### Written problem
Convert every line of the material below into a numbered list, omitting any blank lines.

Collected data
___

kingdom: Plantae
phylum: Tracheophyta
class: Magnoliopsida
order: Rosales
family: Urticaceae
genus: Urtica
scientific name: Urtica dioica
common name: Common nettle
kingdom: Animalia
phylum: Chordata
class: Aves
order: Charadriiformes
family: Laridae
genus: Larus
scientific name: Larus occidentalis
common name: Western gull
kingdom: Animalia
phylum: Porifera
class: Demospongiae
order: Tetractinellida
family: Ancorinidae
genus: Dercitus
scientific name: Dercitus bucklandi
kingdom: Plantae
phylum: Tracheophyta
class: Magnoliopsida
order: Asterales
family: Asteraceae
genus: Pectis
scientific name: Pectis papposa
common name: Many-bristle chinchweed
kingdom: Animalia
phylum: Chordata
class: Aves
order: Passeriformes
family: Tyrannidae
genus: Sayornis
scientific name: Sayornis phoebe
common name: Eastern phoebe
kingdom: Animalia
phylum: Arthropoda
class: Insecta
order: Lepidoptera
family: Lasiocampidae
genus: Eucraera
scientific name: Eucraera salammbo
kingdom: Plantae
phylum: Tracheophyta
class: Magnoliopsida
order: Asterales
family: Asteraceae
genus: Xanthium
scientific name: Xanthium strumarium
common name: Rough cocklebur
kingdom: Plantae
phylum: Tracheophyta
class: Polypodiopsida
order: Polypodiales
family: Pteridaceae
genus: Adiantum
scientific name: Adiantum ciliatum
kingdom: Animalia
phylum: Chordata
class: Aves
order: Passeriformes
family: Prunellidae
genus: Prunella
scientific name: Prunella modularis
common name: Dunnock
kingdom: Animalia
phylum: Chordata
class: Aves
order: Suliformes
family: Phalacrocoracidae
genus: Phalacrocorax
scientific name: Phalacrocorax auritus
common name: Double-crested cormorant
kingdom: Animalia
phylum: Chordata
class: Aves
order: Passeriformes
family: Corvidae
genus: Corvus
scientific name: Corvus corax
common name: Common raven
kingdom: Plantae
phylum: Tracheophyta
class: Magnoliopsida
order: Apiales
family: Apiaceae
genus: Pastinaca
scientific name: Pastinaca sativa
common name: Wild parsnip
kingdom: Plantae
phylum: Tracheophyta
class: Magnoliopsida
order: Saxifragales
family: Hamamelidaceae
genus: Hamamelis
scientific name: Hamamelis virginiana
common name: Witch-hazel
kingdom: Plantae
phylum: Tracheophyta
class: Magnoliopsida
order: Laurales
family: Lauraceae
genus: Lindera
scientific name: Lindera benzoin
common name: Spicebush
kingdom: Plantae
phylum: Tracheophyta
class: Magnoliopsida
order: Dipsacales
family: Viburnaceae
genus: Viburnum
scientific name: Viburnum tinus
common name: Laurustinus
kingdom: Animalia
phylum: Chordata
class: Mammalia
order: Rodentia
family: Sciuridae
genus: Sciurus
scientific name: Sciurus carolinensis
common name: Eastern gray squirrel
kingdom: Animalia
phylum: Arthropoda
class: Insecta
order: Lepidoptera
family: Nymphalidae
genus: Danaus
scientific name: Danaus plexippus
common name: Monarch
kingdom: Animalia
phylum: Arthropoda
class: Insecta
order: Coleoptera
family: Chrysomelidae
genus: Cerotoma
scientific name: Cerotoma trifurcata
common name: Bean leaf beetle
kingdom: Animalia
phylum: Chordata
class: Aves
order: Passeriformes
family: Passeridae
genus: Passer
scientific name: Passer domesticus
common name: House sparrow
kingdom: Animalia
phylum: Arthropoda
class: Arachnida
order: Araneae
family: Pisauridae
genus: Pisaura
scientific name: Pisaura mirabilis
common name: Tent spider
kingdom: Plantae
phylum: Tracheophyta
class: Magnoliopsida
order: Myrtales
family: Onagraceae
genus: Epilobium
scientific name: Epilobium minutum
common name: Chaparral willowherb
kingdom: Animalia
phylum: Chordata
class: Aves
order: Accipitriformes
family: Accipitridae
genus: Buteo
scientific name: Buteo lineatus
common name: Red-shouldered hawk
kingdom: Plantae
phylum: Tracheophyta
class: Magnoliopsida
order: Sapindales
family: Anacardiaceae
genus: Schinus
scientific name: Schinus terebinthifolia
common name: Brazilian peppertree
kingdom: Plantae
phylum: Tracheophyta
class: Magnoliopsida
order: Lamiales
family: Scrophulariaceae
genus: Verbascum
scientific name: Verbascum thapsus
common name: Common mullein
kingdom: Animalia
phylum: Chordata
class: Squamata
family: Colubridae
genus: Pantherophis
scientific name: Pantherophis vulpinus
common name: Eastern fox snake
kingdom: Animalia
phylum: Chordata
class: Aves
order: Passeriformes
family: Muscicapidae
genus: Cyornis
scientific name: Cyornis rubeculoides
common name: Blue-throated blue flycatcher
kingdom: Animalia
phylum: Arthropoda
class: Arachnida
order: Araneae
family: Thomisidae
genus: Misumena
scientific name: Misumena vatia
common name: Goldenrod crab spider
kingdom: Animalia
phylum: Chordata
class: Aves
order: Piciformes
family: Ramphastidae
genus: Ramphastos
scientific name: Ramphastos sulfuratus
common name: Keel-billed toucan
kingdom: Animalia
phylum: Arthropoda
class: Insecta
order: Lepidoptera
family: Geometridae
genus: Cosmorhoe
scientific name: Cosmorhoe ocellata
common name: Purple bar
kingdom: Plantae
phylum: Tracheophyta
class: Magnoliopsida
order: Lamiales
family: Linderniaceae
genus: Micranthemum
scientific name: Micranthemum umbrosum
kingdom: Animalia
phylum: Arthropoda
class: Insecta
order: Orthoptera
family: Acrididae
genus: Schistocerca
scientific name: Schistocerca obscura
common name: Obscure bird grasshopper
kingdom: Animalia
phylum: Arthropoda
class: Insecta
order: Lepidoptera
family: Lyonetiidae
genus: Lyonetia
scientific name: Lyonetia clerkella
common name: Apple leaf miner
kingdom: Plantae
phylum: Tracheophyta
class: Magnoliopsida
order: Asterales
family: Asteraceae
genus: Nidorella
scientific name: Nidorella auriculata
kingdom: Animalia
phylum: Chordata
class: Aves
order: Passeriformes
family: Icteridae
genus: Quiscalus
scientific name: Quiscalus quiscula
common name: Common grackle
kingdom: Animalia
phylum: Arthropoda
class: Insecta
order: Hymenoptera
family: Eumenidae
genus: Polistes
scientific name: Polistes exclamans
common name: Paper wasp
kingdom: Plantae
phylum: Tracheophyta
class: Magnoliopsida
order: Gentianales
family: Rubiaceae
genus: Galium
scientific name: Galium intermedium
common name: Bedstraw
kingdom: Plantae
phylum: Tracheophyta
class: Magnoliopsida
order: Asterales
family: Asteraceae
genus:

___

### Response to this task
1. kingdom: Plantae
2. phylum: Tracheophyta
3. class: Magnoliopsida
4. order: Rosales
5. family: Urticaceae
6. genus: Urtica
7. scientific name: Urtica dioica
8. common name: Common nettle
9. kingdom: Animalia
10. phylum: Chordata
11. class: Aves
12. order: Charadriiformes
13. family: Laridae
14. genus: Larus
15. scientific name: Larus occidentalis
16. common name: Western gull
17. kingdom: Animalia
18. phylum: Porifera
19. class: Demospongiae
20. order: Tetractinellida
21. family: Ancorinidae
22. genus: Dercitus
23. scientific name: Dercitus bucklandi
24. kingdom: Plantae
25. phylum: Tracheophyta
26. class: Magnoliopsida
27. order: Asterales
28. family: Asteraceae
29. genus: Pectis
30. scientific name: Pectis papposa
31. common name: Many-bristle chinchweed
32. kingdom: Animalia
33. phylum: Chordata
34. class: Aves
35. order: Passeriformes
36. family: Tyrannidae
37. genus: Sayornis
38. scientific name: Sayornis phoebe
39. common name: Eastern phoebe
40. kingdom: Animalia
41. phylum: Arthropoda
42. class: Insecta
43. order: Lepidoptera
44. family: Lasiocampidae
45. genus: Eucraera
46. scientific name: Eucraera salammbo
47. kingdom: Plantae
48. phylum: Tracheophyta
49. class: Magnoliopsida
50. order: Asterales
51. family: Asteraceae
52. genus: Xanthium
53. scientific name: Xanthium strumarium
54. common name: Rough cocklebur
55. kingdom: Plantae
56. phylum: Tracheophyta
57. class: Polypodiopsida
58. order: Polypodiales
59. family: Pteridaceae
60. genus: Adiantum
61. scientific name: Adiantum ciliatum
62. kingdom: Animalia
63. phylum: Chordata
64. class: Aves
65. order: Passeriformes
66. family: Prunellidae
67. genus: Prunella
68. scientific name: Prunella modularis
69. common name: Dunnock
70. kingdom: Animalia
71. phylum: Chordata
72. class: Aves
73. order: Suliformes
74. family: Phalacrocoracidae
75. genus: Phalacrocorax
76. scientific name: Phalacrocorax auritus
77. common name: Double-crested cormorant
78. kingdom: Animalia
79. phylum: Chordata
80. class: Aves
81. order: Passeriformes
82. family: Corvidae
83. genus: Corvus
84. scientific name: Corvus corax
85. common name: Common raven
86. kingdom: Plantae
87. phylum: Tracheophyta
88. class: Magnoliopsida
89. order: Apiales
90. family: Apiaceae
91. genus: Pastinaca
92. scientific name: Pastinaca sativa
93. common name: Wild parsnip
94. kingdom: Plantae
95. phylum: Tracheophyta
96. class: Magnoliopsida
97. order: Saxifragales
98. family: Hamamelidaceae
99. genus: Hamamelis
100. scientific name: Hamamelis virginiana
101. common name: Witch-hazel
102. kingdom: Plantae
103. phylum: Tracheophyta
104. class: Magnoliopsida
105. order: Laurales
106. family: Lauraceae
107. genus: Lindera
108. scientific name: Lindera benzoin
109. common name: Spicebush
110. kingdom: Plantae
111. phylum: Tracheophyta
112. class: Magnoliopsida
113. order: Dipsacales
114. family: Viburnaceae
115. genus: Viburnum
116. scientific name: Viburnum tinus
117. common name: Laurustinus
118. kingdom: Animalia
119. phylum: Chordata
120. class: Mammalia
121. order: Rodentia
122. family: Sciuridae
123. genus: Sciurus
124. scientific name: Sciurus carolinensis
125. common name: Eastern gray squirrel
126. kingdom: Animalia
127. phylum: Arthropoda
128. class: Insecta
129. order: Lepidoptera
130. family: Nymphalidae
131. genus: Danaus
132. scientific name: Danaus plexippus
133. common name: Monarch
134. kingdom: Animalia
135. phylum: Arthropoda
136. class: Insecta
137. order: Coleoptera
138. family: Chrysomelidae
139. genus: Cerotoma
140. scientific name: Cerotoma trifurcata
141. common name: Bean leaf beetle
142. kingdom: Animalia
143. phylum: Chordata
144. class: Aves
145. order: Passeriformes
146. family: Passeridae
147. genus: Passer
148. scientific name: Passer domesticus
149. common name: House sparrow
150. kingdom: Animalia
151. phylum: Arthropoda
152. class: Arachnida
153. order: Araneae
154. family: Pisauridae
155. genus: Pisaura
156. scientific name: Pisaura mirabilis
157. common name: Tent spider
158. kingdom: Plantae
159. phylum: Tracheophyta
160. class: Magnoliopsida
161. order: Myrtales
162. family: Onagraceae
163. genus: Epilobium
164. scientific name: Epilobium minutum
165. common name: Chaparral willowherb
166. kingdom: Animalia
167. phylum: Chordata
168. class: Aves
169. order: Accipitriformes
170. family: Accipitridae
171. genus: Buteo
172. scientific name: Buteo lineatus
173. common name: Red-shouldered hawk
174. kingdom: Plantae
175. phylum: Tracheophyta
176. class: Magnoliopsida
177. order: Sapindales
178. family: Anacardiaceae
179. genus: Schinus
180. scientific name: Schinus terebinthifolia
181. common name: Brazilian peppertree
182. kingdom: Plantae
183. phylum: Tracheophyta
184. class: Magnoliopsida
185. order: Lamiales
186. family: Scrophulariaceae
187. genus: Verbascum
188. scientific name: Verbascum thapsus
189. common name: Common mullein
190. kingdom: Animalia
191. phylum: Chordata
192. class: Squamata
193. family: Colubridae
194. genus: Pantherophis
195. scientific name: Pantherophis vulpinus
196. common name: Eastern fox snake
197. kingdom: Animalia
198. phylum: Chordata
199. class: Aves
200. order: Passeriformes
201. family: Muscicapidae
202. genus: Cyornis
203. scientific name: Cyornis rubeculoides
204. common name: Blue-throated blue flycatcher
205. kingdom: Animalia
206. phylum: Arthropoda
207. class: Arachnida
208. order: Araneae
209. family: Thomisidae
210. genus: Misumena
211. scientific name: Misumena vatia
212. common name: Goldenrod crab spider
213. kingdom: Animalia
214. phylum: Chordata
215. class: Aves
216. order: Piciformes
217. family: Ramphastidae
218. genus: Ramphastos
219. scientific name: Ramphastos sulfuratus
220. common name: Keel-billed toucan
221. kingdom: Animalia
222. phylum: Arthropoda
223. class: Insecta
224. order: Lepidoptera
225. family: Geometridae
226. genus: Cosmorhoe
227. scientific name: Cosmorhoe ocellata
228. common name: Purple bar
229. kingdom: Plantae
230. phylum: Tracheophyta
231. class: Magnoliopsida
232. order: Lamiales
233. family: Linderniaceae
234. genus: Micranthemum
235. scientific name: Micranthemum umbrosum
236. kingdom: Animalia
237. phylum: Arthropoda
238. class: Insecta
239. order: Orthoptera
240. family: Acrididae
241. genus: Schistocerca
242. scientific name: Schistocerca obscura
243. common name: Obscure bird grasshopper
244. kingdom: Animalia
245. phylum: Arthropoda
246. class: Insecta
247. order: Lepidoptera
248. family: Lyonetiidae
249. genus: Lyonetia
250. scientific name: Lyonetia clerkella
251. common name: Apple leaf miner
252. kingdom: Plantae
253. phylum: Tracheophyta
254. class: Magnoliopsida
255. order: Asterales
256. family: Asteraceae
257. genus: Nidorella
258. scientific name: Nidorella auriculata
259. kingdom: Animalia
260. phylum: Chordata
261. class: Aves
262. order: Passeriformes
263. family: Icteridae
264. genus: Quiscalus
265. scientific name: Quiscalus quiscula
266. common name: Common grackle
267. kingdom: Animalia
268. phylum: Arthropoda
269. class: Insecta
270. order: Hymenoptera
271. family: Eumenidae
272. genus: Polistes
273. scientific name: Polistes exclamans
274. common name: Paper wasp
275. kingdom: Plantae
276. phylum: Tracheophyta
277. class: Magnoliopsida
278. order: Gentianales
279. family: Rubiaceae
280. genus: Galium
281. scientific name: Galium intermedium
282. common name: Bedstraw
283. kingdom: Plantae
284. phylum: Tracheophyta
285. class: Magnoliopsida
286. order: Asterales
287. family: Asteraceae
288. genus:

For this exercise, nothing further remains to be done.